Ensures that actions do not degrade the system's knowledge state. The system's understanding of truth should grow monotonically — new information adds to it, but never contradicts verified facts.

When it fails:

  • Action would overwrite verified information with unverified data
  • Contradicts established facts without explanation

Why it matters: AI systems that can contradict their own previous outputs without justification are unreliable. Monotonic Truth ensures consistency.


Law 7: Bounded Autonomy

Principle: AI agents must act within their defined scope.
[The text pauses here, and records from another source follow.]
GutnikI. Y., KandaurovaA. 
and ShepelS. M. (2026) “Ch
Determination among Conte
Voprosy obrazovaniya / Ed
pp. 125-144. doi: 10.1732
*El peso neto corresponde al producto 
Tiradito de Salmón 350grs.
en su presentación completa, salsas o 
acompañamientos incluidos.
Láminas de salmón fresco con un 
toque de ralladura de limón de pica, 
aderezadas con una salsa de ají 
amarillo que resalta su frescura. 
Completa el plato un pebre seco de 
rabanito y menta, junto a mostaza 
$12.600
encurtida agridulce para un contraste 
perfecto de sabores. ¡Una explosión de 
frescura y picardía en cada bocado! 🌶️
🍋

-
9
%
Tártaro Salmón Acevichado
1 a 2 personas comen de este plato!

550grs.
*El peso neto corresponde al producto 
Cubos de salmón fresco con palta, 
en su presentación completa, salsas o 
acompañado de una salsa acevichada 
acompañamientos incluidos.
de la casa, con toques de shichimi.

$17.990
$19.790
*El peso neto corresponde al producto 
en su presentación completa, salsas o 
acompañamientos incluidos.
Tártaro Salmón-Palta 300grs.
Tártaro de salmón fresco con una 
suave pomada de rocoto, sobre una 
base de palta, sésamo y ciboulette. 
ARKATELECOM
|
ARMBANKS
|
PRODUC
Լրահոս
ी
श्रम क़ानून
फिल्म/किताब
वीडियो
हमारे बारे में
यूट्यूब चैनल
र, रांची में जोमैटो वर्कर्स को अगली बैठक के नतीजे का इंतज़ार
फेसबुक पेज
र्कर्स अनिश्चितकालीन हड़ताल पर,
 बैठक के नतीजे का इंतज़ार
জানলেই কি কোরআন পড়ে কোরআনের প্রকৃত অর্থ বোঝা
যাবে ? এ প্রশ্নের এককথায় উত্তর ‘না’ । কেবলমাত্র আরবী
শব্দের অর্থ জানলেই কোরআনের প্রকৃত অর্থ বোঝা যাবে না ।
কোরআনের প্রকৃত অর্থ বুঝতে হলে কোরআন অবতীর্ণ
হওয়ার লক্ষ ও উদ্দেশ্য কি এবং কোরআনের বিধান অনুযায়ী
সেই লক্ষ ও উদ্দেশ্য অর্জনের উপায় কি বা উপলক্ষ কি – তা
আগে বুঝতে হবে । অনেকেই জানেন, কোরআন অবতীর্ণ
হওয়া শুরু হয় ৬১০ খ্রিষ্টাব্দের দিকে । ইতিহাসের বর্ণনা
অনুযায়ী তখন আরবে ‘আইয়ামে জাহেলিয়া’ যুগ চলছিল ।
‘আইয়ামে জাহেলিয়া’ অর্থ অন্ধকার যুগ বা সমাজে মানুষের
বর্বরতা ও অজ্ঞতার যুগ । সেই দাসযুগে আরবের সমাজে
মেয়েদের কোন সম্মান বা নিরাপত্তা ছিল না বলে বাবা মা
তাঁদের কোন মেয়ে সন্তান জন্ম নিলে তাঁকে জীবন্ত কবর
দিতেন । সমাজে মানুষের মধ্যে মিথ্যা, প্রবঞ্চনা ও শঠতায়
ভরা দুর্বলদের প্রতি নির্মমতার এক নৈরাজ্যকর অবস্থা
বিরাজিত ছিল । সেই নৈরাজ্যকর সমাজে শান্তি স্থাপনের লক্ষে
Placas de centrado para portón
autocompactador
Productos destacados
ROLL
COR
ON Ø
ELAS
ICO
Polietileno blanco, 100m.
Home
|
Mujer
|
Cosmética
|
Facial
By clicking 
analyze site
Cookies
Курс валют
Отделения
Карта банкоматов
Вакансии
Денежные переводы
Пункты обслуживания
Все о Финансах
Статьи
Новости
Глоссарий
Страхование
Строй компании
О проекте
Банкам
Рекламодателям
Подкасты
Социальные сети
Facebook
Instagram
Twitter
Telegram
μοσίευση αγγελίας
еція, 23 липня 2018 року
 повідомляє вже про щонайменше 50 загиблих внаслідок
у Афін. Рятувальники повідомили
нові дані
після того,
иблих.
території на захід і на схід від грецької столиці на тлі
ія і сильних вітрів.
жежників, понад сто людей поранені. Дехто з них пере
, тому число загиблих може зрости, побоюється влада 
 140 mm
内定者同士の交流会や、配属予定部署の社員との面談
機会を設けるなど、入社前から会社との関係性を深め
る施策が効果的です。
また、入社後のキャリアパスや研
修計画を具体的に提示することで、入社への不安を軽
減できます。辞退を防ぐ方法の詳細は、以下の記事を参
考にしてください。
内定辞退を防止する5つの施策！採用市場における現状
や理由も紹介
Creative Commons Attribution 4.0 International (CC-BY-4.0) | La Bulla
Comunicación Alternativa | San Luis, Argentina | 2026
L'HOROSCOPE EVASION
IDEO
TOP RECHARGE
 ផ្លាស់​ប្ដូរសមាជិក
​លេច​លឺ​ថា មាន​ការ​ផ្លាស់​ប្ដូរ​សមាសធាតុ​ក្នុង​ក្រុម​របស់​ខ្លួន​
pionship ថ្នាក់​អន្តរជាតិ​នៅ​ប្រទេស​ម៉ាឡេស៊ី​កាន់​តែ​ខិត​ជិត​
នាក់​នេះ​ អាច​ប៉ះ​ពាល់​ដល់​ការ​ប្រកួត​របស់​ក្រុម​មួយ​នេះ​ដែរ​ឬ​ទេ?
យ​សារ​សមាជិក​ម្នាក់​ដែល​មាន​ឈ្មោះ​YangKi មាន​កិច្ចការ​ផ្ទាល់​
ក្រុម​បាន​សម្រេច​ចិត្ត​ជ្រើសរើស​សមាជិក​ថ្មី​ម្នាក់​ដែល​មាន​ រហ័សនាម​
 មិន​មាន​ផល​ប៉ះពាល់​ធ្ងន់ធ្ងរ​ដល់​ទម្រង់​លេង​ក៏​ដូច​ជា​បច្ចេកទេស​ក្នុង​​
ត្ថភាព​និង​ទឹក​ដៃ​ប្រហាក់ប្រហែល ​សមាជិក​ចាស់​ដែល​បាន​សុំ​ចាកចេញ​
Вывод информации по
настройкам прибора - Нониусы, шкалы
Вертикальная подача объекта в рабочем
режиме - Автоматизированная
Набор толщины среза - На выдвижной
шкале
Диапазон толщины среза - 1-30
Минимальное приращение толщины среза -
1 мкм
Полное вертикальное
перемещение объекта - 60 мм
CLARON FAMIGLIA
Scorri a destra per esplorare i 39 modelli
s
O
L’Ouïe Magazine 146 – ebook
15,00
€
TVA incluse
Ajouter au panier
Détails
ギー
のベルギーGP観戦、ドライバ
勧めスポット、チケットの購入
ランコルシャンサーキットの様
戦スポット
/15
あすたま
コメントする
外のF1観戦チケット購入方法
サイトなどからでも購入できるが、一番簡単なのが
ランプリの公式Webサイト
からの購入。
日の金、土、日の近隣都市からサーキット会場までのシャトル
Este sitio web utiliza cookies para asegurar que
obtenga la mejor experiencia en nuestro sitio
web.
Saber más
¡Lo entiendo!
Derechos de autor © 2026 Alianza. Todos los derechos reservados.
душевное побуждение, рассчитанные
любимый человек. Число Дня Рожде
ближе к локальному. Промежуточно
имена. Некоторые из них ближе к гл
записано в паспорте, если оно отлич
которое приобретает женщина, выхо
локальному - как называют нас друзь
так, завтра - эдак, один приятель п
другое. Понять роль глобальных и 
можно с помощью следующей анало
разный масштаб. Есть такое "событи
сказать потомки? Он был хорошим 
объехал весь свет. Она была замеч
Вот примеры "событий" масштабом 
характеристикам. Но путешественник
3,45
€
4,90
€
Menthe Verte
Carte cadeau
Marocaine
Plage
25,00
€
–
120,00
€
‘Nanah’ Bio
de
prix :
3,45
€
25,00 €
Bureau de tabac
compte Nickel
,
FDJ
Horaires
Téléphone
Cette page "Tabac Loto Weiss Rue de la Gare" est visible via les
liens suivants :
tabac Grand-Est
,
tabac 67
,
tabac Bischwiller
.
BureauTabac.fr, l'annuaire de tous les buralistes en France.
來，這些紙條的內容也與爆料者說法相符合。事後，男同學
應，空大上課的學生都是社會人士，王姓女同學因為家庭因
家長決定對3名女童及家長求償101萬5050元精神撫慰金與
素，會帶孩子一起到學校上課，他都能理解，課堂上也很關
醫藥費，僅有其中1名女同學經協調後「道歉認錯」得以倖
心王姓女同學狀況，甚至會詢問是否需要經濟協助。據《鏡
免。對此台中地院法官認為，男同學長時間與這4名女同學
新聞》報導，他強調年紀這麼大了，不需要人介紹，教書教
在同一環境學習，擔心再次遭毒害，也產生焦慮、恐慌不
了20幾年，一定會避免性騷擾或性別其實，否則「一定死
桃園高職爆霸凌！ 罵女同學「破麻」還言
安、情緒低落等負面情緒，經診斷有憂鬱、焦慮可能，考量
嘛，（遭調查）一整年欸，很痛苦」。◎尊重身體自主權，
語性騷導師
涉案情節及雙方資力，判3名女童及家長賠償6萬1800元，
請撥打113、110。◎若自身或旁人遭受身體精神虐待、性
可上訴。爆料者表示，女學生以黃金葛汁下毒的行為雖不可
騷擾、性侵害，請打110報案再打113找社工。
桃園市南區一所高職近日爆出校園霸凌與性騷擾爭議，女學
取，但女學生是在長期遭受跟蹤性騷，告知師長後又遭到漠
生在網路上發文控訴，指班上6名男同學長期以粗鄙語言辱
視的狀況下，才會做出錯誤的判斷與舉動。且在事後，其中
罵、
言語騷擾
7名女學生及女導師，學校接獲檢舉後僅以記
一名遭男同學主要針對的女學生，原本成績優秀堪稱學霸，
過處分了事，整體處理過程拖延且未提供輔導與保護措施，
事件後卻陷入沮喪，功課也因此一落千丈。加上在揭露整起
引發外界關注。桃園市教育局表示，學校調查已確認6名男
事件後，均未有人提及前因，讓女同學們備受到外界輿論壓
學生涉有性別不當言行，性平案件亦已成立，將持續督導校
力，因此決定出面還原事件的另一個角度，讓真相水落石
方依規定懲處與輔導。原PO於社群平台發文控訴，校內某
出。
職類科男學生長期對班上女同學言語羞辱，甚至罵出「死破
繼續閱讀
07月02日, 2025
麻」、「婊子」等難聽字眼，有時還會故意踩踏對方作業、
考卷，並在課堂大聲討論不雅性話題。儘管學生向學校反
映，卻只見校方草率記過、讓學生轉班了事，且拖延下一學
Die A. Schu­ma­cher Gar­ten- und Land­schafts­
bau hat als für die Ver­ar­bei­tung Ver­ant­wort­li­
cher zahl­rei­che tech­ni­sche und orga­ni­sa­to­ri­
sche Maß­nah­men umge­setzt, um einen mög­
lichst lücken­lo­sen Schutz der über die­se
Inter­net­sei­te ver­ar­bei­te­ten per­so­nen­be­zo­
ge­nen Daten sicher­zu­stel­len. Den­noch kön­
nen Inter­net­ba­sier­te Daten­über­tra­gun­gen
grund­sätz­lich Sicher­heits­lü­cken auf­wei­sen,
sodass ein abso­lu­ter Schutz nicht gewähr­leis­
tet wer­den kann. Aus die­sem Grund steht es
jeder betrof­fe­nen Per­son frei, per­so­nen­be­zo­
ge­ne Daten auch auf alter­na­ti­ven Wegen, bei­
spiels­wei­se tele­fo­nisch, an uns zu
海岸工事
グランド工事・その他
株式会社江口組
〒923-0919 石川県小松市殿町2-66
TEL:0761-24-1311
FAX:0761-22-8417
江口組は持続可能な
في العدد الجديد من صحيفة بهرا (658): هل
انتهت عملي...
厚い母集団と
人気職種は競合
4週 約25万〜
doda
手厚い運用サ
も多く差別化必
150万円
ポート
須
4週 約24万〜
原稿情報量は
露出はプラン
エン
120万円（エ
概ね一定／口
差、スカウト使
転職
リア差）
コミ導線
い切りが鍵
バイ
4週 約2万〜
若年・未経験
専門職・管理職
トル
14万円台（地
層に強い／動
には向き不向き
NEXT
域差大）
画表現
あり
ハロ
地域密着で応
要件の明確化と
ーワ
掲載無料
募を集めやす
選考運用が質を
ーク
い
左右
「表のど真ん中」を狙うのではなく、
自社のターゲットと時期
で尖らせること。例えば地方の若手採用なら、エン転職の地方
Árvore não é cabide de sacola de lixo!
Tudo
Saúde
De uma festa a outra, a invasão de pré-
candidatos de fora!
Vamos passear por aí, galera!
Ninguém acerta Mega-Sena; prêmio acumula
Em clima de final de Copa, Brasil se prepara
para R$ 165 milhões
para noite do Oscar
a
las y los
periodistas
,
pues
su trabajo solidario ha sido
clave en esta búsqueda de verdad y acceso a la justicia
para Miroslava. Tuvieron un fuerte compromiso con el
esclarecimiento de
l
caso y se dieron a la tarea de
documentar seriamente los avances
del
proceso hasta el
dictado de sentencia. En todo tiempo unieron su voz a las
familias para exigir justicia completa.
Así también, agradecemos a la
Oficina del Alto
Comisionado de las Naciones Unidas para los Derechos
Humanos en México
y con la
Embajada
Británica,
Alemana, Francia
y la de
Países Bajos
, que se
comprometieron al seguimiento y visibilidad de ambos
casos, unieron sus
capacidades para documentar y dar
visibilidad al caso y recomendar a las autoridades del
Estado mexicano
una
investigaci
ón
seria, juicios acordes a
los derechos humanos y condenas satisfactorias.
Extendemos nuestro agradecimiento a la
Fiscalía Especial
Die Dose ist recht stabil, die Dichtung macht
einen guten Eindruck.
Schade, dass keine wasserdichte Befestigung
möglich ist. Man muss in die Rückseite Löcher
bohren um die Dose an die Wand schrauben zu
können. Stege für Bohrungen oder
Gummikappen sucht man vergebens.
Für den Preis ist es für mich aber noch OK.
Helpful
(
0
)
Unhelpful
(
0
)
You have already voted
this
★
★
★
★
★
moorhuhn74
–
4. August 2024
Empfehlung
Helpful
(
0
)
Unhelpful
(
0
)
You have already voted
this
Verifies that the actor has the authority to perform this action. Checks trust scores, required approval tiers, and whether the action falls within the agent's allowed capabilities.

Context fields used:

  • actor_type"human" or "ai_agent"
  • trust_score — the actor's current trust score (0-100)
  • required_trust_tier — minimum trust tier for this action
  • has_approval — whether human approval was obtained

When it fails:

  • AI agent attempting an action outside its scope
  • Trust score below the required threshold
  • High-risk action by an untrusted actor

Why it matters: AI agents should not have unlimited authority. Bounded Autonomy ensures that agents can only do what they have been authorized to do, and escalate when they encounter something outside their bounds.


How Laws Interact

The 8 laws are evaluated simultaneously, but they have a priority hierarchy when determining the final verdict:

  1. Safety Dominance is checked first. A safety failure always blocks, regardless of other laws.
  2. Audit Conservation is foundational. Without an audit trail, nothing else matters.
  3. Bounded Autonomy enforces authorization. Even safe actions need proper authority.
  4. The remaining laws refine the decision with budget, evidence, path optimization, and truth checks.

User-Defined Policies

In addition to the 7 built-in laws, you can define custom policies that are evaluated alongside the standard laws. Custom policies allow you to encode your organization's specific governance rules.

See your ARQERA dashboard under Governance > Policies to create custom policies.